In fact, China's procedural law stipulates that procuratorial organs can withdraw evidence. The evidence of the procuratorate can be withdrawn in court, but as a lawyer, I don't care whether you withdraw it or not. Even if he withdraws, we will resubmit it.
Fourth, don't lick the dog.
"Licking the dog" is not respected at any time, whether it is career or love. When I first entered the business, I was deeply impressed by one sentence: male lawyers bow and female lawyers flirt. I often encounter some puzzling views: lawyers communicate rationally, lawyers are assistants of public security law, and so on, to the effect that lawyers should try their best to cooperate with them in handling cases, not procedurally, but substantively, in exchange for a good judgment.
However, in criminal proceedings, lawyers come to find fault and find fault. The rise of procedural defense in recent years is the best criticism of this argument. Lawyers enjoy independent defense rights, that is, independent from the public security law and the party who pays the lawyer's fees. Why emphasize independence from the party who pays the lawyer's fee? For example, in legal aid cases, legal aid fees are funded by the government, and lawyers cannot listen to the government's defense opinions just because the government has paid for legal aid.
Of course, we may compromise. Individual family members are afraid that lawyers will be retaliated by the case-handling organs in the process of picking holes, and privately ask lawyers not to criticize their procedures for violating the law. Last year, we handled a crime of organizing and leading pyramid schemes. Public security personnel of a county in Xuzhou, Jiangsu, logged into the suspect's account, sold "electronic coins" privately, and collected "stolen money" from selling electronic coins with private accounts. Because we insisted on excluding illegal evidence, at the pre-trial meeting, the judge handling the case said behind his family's back that it was recommended to change American lawyers. The team of lawyers in the whole case thinks that the case handlers are illegal, but the family members are afraid that they will retaliate and do not want lawyers to sue.

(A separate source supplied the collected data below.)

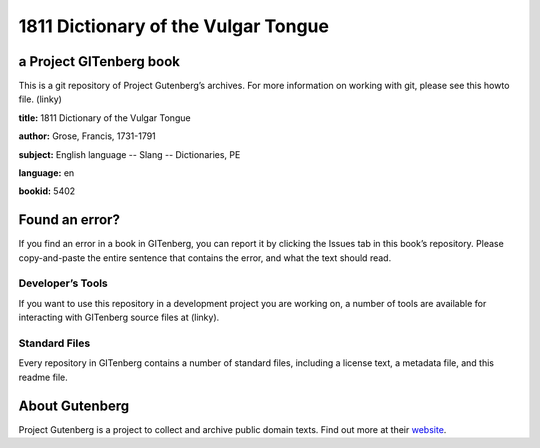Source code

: ====================================
1811 Dictionary of the Vulgar Tongue 
====================================

a Project GITenberg book
========================
This is a git repository of Project Gutenberg’s archives. For more information on working with git, please see this howto file. (linky)


**title:** 1811 Dictionary of the Vulgar Tongue

**author:** Grose, Francis, 1731-1791 

**subject:**  English language -- Slang -- Dictionaries, PE

**language:** en 

**bookid:**  5402 



Found an error?
===============
If you find an error in a book in GITenberg, you can report it by clicking the Issues tab in this book’s repository. Please copy-and-paste the entire sentence that contains the error, and what the text should read.

Developer’s Tools
-----------------
If you want to use this repository in a development project you are working on, a number of tools are available for interacting with GITenberg source files at (linky).

Standard Files
--------------
Every repository in GITenberg contains a number of standard files, including a license text, a metadata file, and this readme file.

About Gutenberg
===============
Project Gutenberg is a project to collect and archive public domain texts. Find out more at their website_.

.. _website: http://www.gutenberg.org/
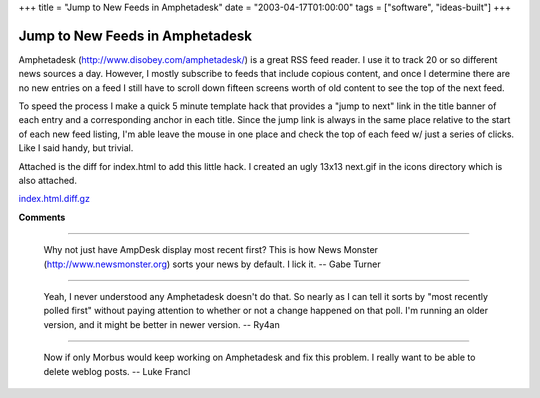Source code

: +++
title = "Jump to New Feeds in Amphetadesk"
date = "2003-04-17T01:00:00"
tags = ["software", "ideas-built"]
+++

Jump to New Feeds in Amphetadesk
================================

Amphetadesk (http://www.disobey.com/amphetadesk/) is a great RSS feed reader.  I use it to track 20 or so different news sources a day. However, I mostly subscribe to feeds that include copious content, and once I determine there are no new entries on a feed I still have to scroll down fifteen screens worth of old content to see the top of the next feed.

To speed the process I make a quick 5 minute template hack that provides a "jump to next" link in the title banner of each entry and a   corresponding anchor in each title.  Since the jump link is always in the same place relative to the start of each new feed listing, I'm able leave the mouse in one place and check the top of each feed w/ just a series of clicks.  Like I said handy, but trivial.

Attached is the diff for index.html to add this little hack.  I created an ugly 13x13 next.gif in the icons directory which is also attached.

|next.gif|

`index.html.diff.gz`_







.. _index.html.diff.gz: /unblog/attachments/2003-04-17-index.html.diff.gz


.. |next.gif| image:: /unblog/attachments/2003-04-17-next.gif



**Comments**


-------------------------

 Why not just have AmpDesk display most recent first?  This is how News Monster (http://www.newsmonster.org) sorts your news by default.  I lick it. -- Gabe Turner

-------------------------

 Yeah, I never understood any Amphetadesk doesn't do that.  So nearly as I can tell it sorts by "most recently polled first" without paying attention to whether or not a change happened on that poll.   I'm running an older version, and it might be better in newer version. -- Ry4an

-------------------------

 Now if only Morbus would keep working on Amphetadesk and fix this problem. I really want to be able to delete weblog posts. -- Luke Francl


.. date: 1050555600
.. tags: ideas-built,software
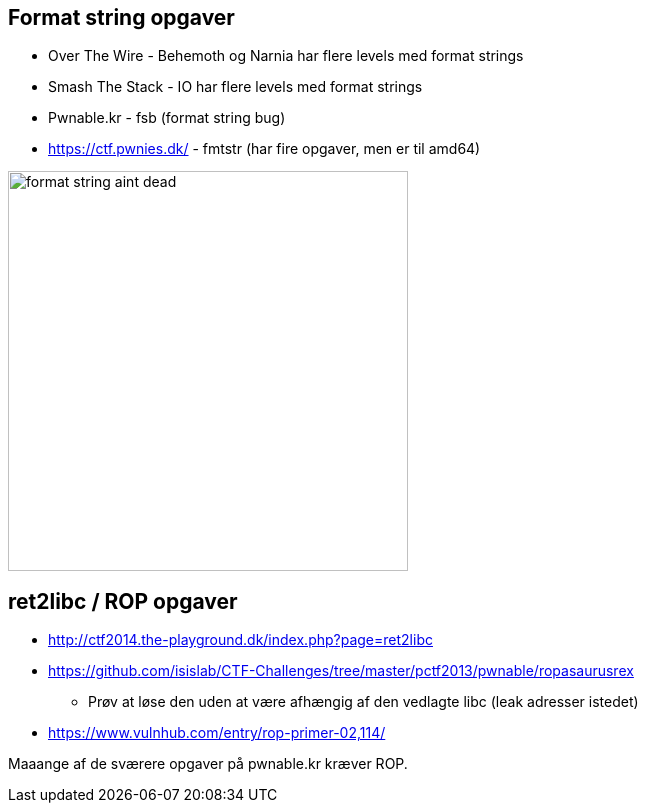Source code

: Format string opgaver
---------------------

* Over The Wire - Behemoth og Narnia har flere levels med format strings
* Smash The Stack - IO har flere levels med format strings
* Pwnable.kr - fsb (format string bug)
* https://ctf.pwnies.dk/ - fmtstr (har fire opgaver, men er til amd64)

image::../images/format_string_aint_dead.png[height=400]

ret2libc / ROP opgaver
----------------------

* http://ctf2014.the-playground.dk/index.php?page=ret2libc
* https://github.com/isislab/CTF-Challenges/tree/master/pctf2013/pwnable/ropasaurusrex
** Prøv at løse den uden at være afhængig af den vedlagte libc (leak adresser istedet)
* https://www.vulnhub.com/entry/rop-primer-02,114/

Maaange af de sværere opgaver på pwnable.kr kræver ROP.
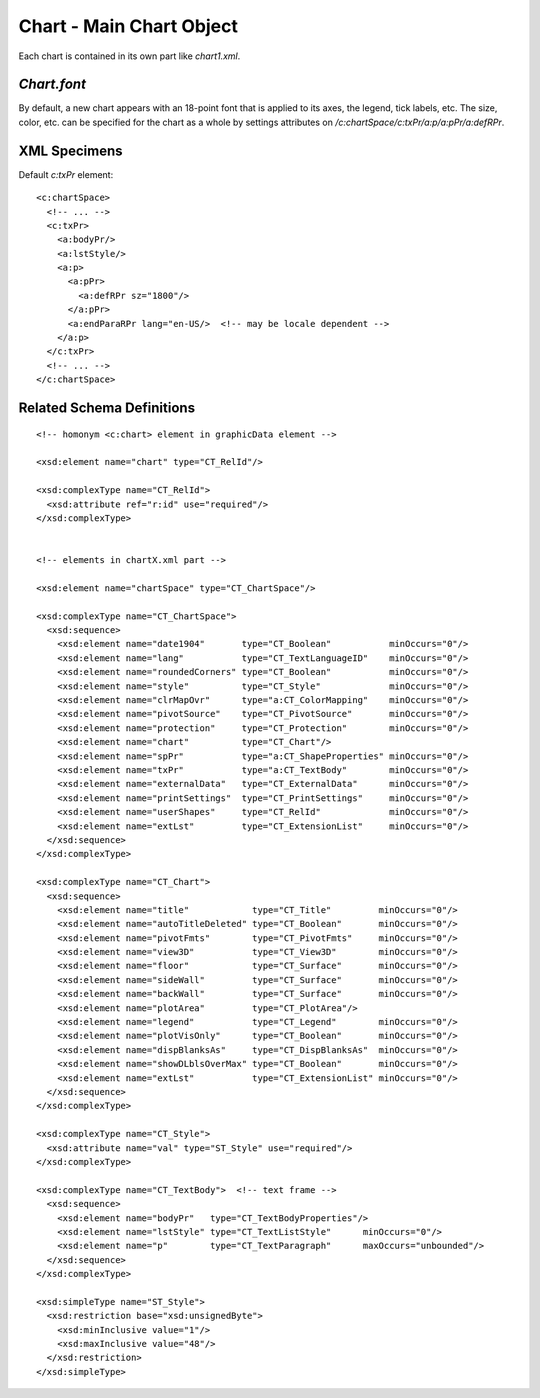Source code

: .. _Chart:

Chart - Main Chart Object
=========================

Each chart is contained in its own part like `chart1.xml`.


`Chart.font`
------------

By default, a new chart appears with an 18-point font that is applied to its
axes, the legend, tick labels, etc. The size, color, etc. can be specified
for the chart as a whole by settings attributes on
`/c:chartSpace/c:txPr/a:p/a:pPr/a:defRPr`.

.. highlight:: xml


XML Specimens
-------------

Default `c:txPr` element::

  <c:chartSpace>
    <!-- ... -->
    <c:txPr>
      <a:bodyPr/>
      <a:lstStyle/>
      <a:p>
        <a:pPr>
          <a:defRPr sz="1800"/>
        </a:pPr>
        <a:endParaRPr lang="en-US/>  <!-- may be locale dependent -->
      </a:p>
    </c:txPr>
    <!-- ... -->
  </c:chartSpace>


Related Schema Definitions
--------------------------

.. highlight:: xml

::

  <!-- homonym <c:chart> element in graphicData element -->

  <xsd:element name="chart" type="CT_RelId"/>

  <xsd:complexType name="CT_RelId">
    <xsd:attribute ref="r:id" use="required"/>
  </xsd:complexType>


  <!-- elements in chartX.xml part -->

  <xsd:element name="chartSpace" type="CT_ChartSpace"/>

  <xsd:complexType name="CT_ChartSpace">
    <xsd:sequence>
      <xsd:element name="date1904"       type="CT_Boolean"           minOccurs="0"/>
      <xsd:element name="lang"           type="CT_TextLanguageID"    minOccurs="0"/>
      <xsd:element name="roundedCorners" type="CT_Boolean"           minOccurs="0"/>
      <xsd:element name="style"          type="CT_Style"             minOccurs="0"/>
      <xsd:element name="clrMapOvr"      type="a:CT_ColorMapping"    minOccurs="0"/>
      <xsd:element name="pivotSource"    type="CT_PivotSource"       minOccurs="0"/>
      <xsd:element name="protection"     type="CT_Protection"        minOccurs="0"/>
      <xsd:element name="chart"          type="CT_Chart"/>
      <xsd:element name="spPr"           type="a:CT_ShapeProperties" minOccurs="0"/>
      <xsd:element name="txPr"           type="a:CT_TextBody"        minOccurs="0"/>
      <xsd:element name="externalData"   type="CT_ExternalData"      minOccurs="0"/>
      <xsd:element name="printSettings"  type="CT_PrintSettings"     minOccurs="0"/>
      <xsd:element name="userShapes"     type="CT_RelId"             minOccurs="0"/>
      <xsd:element name="extLst"         type="CT_ExtensionList"     minOccurs="0"/>
    </xsd:sequence>
  </xsd:complexType>

  <xsd:complexType name="CT_Chart">
    <xsd:sequence>
      <xsd:element name="title"            type="CT_Title"         minOccurs="0"/>
      <xsd:element name="autoTitleDeleted" type="CT_Boolean"       minOccurs="0"/>
      <xsd:element name="pivotFmts"        type="CT_PivotFmts"     minOccurs="0"/>
      <xsd:element name="view3D"           type="CT_View3D"        minOccurs="0"/>
      <xsd:element name="floor"            type="CT_Surface"       minOccurs="0"/>
      <xsd:element name="sideWall"         type="CT_Surface"       minOccurs="0"/>
      <xsd:element name="backWall"         type="CT_Surface"       minOccurs="0"/>
      <xsd:element name="plotArea"         type="CT_PlotArea"/>
      <xsd:element name="legend"           type="CT_Legend"        minOccurs="0"/>
      <xsd:element name="plotVisOnly"      type="CT_Boolean"       minOccurs="0"/>
      <xsd:element name="dispBlanksAs"     type="CT_DispBlanksAs"  minOccurs="0"/>
      <xsd:element name="showDLblsOverMax" type="CT_Boolean"       minOccurs="0"/>
      <xsd:element name="extLst"           type="CT_ExtensionList" minOccurs="0"/>
    </xsd:sequence>
  </xsd:complexType>

  <xsd:complexType name="CT_Style">
    <xsd:attribute name="val" type="ST_Style" use="required"/>
  </xsd:complexType>

  <xsd:complexType name="CT_TextBody">  <!-- text frame -->
    <xsd:sequence>
      <xsd:element name="bodyPr"   type="CT_TextBodyProperties"/>
      <xsd:element name="lstStyle" type="CT_TextListStyle"      minOccurs="0"/>
      <xsd:element name="p"        type="CT_TextParagraph"      maxOccurs="unbounded"/>
    </xsd:sequence>
  </xsd:complexType>

  <xsd:simpleType name="ST_Style">
    <xsd:restriction base="xsd:unsignedByte">
      <xsd:minInclusive value="1"/>
      <xsd:maxInclusive value="48"/>
    </xsd:restriction>
  </xsd:simpleType>
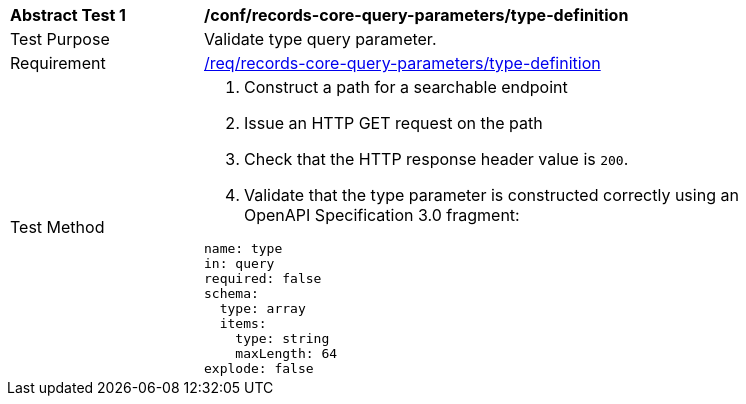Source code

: [[ats_records-core-query-parameters_type-definition]]
[width="90%",cols="2,6a"]
|===
^|*Abstract Test {counter:ats-id}* |*/conf/records-core-query-parameters/type-definition*
^|Test Purpose |Validate type query parameter.
^|Requirement |<<req_records-core-query-parameters_type-definition,/req/records-core-query-parameters/type-definition>>
^|Test Method |. Construct a path for a searchable endpoint
. Issue an HTTP GET request on the path
. Check that the HTTP response header value is `+200+`.
. Validate that the type parameter is constructed correctly using an OpenAPI Specification 3.0 fragment:

[source,YAML]
----
name: type
in: query
required: false
schema:
  type: array
  items:
    type: string
    maxLength: 64
explode: false
----
|===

Lawyers should listen to the opinions of the defendant and his family whether to compromise in procedure. In Hezhou, we had a group riot case in which villagers obstructed enterprise construction because of a dispute over land use rights. At the second trial, the evidence issued by the procuratorate was suspected of forging illegal evidence, but it lasted for nearly a year in court. We consulted the family members and the defendant, and the family members did not agree to delay the exclusion of illegal evidence, so the lawyer team also chose to compromise.
It is not the lawyer's obligation to blindly emphasize the will of the case-handling organs, or even to ponder their ideas and obey them. Of course, the lawyer's objection to the case-handling personnel should be well-founded and can't be imagined and blindly followed. Therefore, everyone says that a case must have three factors to have a good defense effect. First, judges have a strong sense of responsibility; The second is the family members and defendants who insist on fighting; The third is a lawyer with a conscience.